* [Exercise description]:
Pick out every line in the data below that contains the string "instrument", treating uppercase and lowercase as different.

* [Data shown]:
-=-=-=-=-
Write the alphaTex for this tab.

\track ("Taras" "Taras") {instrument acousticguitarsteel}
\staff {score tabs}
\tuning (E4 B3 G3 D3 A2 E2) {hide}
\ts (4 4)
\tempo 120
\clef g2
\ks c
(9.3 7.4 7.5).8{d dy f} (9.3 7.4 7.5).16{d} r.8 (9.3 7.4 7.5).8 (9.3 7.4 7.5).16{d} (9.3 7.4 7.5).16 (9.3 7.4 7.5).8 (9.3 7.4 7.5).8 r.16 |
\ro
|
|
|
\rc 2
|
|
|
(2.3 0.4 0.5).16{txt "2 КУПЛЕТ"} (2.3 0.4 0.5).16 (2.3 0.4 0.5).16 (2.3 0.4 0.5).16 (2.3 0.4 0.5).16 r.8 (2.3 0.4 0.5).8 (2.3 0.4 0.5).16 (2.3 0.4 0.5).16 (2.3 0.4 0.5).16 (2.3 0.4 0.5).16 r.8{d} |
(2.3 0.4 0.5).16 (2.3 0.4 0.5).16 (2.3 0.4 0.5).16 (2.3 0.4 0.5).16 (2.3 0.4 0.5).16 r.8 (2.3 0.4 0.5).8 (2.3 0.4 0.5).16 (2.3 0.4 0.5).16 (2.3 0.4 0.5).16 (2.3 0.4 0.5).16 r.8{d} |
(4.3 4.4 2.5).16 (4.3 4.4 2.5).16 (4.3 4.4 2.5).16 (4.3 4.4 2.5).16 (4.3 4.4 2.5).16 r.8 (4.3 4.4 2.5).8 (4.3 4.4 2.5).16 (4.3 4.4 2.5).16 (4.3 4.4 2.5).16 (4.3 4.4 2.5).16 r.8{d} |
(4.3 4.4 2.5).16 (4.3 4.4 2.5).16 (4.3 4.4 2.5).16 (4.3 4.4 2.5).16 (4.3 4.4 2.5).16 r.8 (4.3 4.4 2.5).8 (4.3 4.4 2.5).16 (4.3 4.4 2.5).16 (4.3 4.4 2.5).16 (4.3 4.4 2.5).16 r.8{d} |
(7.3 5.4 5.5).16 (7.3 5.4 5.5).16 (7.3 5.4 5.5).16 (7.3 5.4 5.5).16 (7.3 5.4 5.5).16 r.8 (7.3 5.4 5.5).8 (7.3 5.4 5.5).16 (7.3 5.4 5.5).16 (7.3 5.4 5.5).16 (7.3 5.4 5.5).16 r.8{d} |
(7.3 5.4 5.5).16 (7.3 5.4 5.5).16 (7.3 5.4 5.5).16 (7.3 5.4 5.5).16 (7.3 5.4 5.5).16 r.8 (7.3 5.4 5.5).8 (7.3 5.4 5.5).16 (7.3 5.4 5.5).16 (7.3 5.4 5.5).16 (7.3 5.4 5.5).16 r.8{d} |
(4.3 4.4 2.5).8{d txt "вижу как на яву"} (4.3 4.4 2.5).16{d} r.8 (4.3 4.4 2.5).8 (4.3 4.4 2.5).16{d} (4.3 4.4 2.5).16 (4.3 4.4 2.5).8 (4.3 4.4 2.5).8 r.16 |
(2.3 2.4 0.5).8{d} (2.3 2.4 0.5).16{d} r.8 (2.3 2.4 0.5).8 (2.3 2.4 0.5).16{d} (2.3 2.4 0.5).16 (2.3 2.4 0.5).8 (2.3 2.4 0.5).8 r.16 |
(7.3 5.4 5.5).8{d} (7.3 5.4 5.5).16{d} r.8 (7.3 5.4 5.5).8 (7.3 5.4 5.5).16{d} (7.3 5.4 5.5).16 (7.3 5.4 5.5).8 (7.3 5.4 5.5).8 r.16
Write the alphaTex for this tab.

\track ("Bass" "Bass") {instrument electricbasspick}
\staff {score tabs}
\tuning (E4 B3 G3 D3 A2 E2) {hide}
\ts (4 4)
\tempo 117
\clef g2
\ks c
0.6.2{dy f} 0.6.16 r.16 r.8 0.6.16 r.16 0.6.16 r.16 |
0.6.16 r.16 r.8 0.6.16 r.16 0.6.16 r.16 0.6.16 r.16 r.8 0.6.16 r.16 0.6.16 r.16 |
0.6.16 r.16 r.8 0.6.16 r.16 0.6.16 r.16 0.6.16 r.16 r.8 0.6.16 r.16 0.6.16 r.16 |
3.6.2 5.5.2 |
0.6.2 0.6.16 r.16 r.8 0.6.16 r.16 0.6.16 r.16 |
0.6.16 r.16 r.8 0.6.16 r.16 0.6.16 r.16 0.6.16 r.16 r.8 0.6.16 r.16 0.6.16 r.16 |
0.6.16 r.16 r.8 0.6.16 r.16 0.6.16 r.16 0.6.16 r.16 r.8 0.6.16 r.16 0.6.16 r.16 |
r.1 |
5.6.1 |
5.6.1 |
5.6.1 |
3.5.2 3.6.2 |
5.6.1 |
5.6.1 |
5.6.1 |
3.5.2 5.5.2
-=-=-=-=-
* [Finished task]:
\track ("Taras" "Taras") {instrument acousticguitarsteel}
\track ("Bass" "Bass") {instrument electricbasspick}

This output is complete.